After some help.
I currently have a Unifi USG as my router. I would like to introduce a Sophos UTM as the USG is very underpowered for IPS and is missing some of the function of the UTM.
So i just want to check my config.
Fibre modem --> Sophos UTM --> USG --> switch etc
The Sophos UTM WAN port is setup as PPPOE, Sophos UTM LAN port - static IP 10.0.0.2/31
USG WAN port - static IP 10.0.0.1/31, USG LAN port setup with 3 subnets/vlans.
On the USG i have disabled NAT, so the Sophos UTM should see all devices. - not sure how i confirm this?
Created the 3 VLANs on the Sophos UTM under Network definitions.

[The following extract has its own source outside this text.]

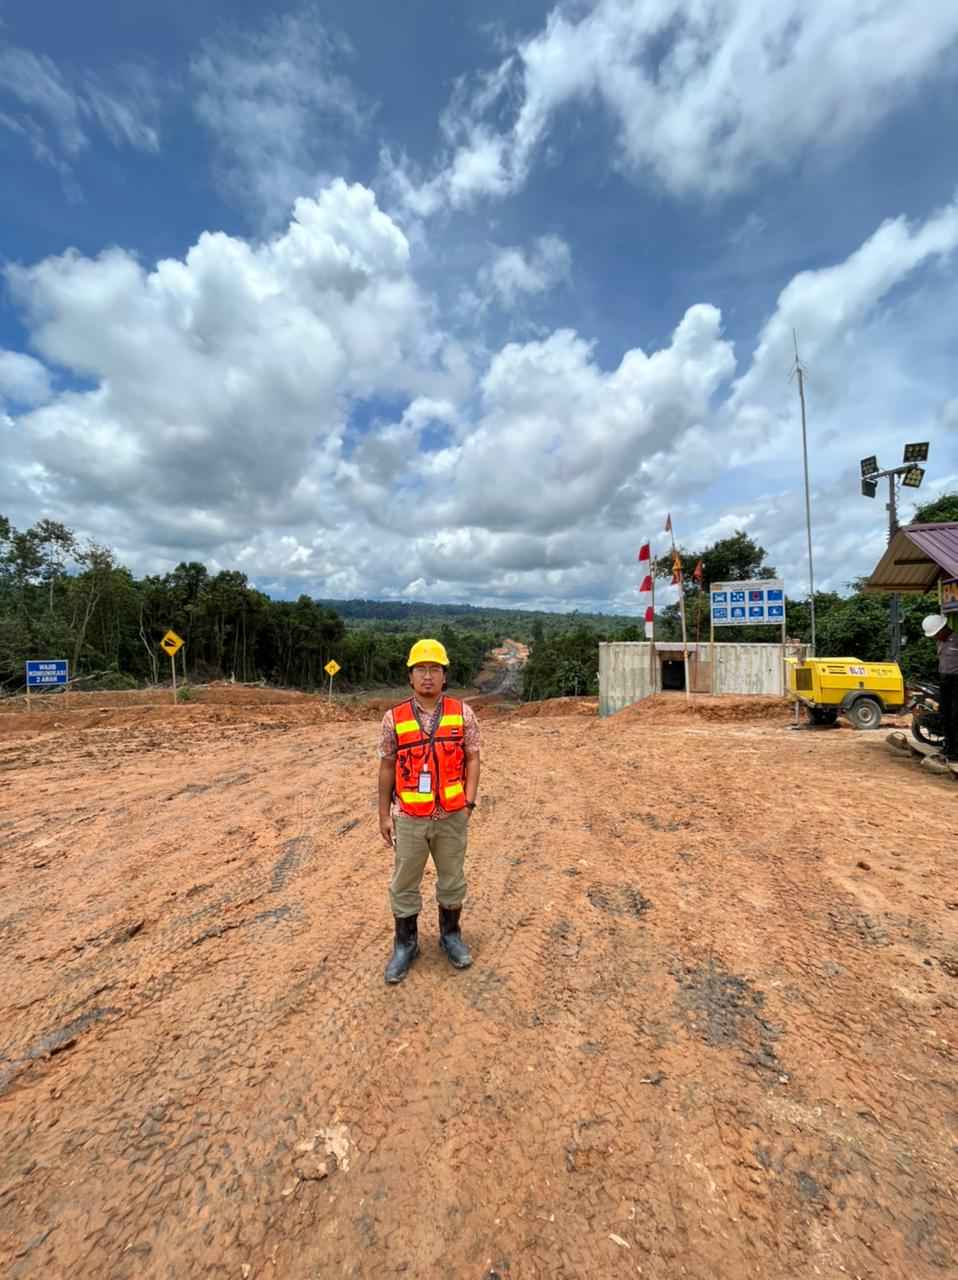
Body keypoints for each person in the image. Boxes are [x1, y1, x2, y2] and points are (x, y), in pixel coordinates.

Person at [378, 639, 481, 984]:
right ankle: (405, 945)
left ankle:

Created a static route on the UTM. All Subnets on the USG --> USG Wan Port 10.0.0.1
DNS - Allowed all the Subnets on USG to use the system as a DNS resolver
Firewall - created a rule to Allow - All --> Any --> All (just for testing)
NAT Masquerading - create a rule - Any --> WAN Interface on UTM
I also created NAT rules to port forward from the Internet to my web server.
Does this all sound right? How do i know if the NAT on the USG is disabled, should the devices show in the UTM?
Also i have setup a managment interface on the UTM which connects to my switch. It seems that any traffic accessing the internet from the same VLAN as the management VLAN goes out through the management interface rather than to the USG and then to the UTM.
This thread was automatically locked due to age.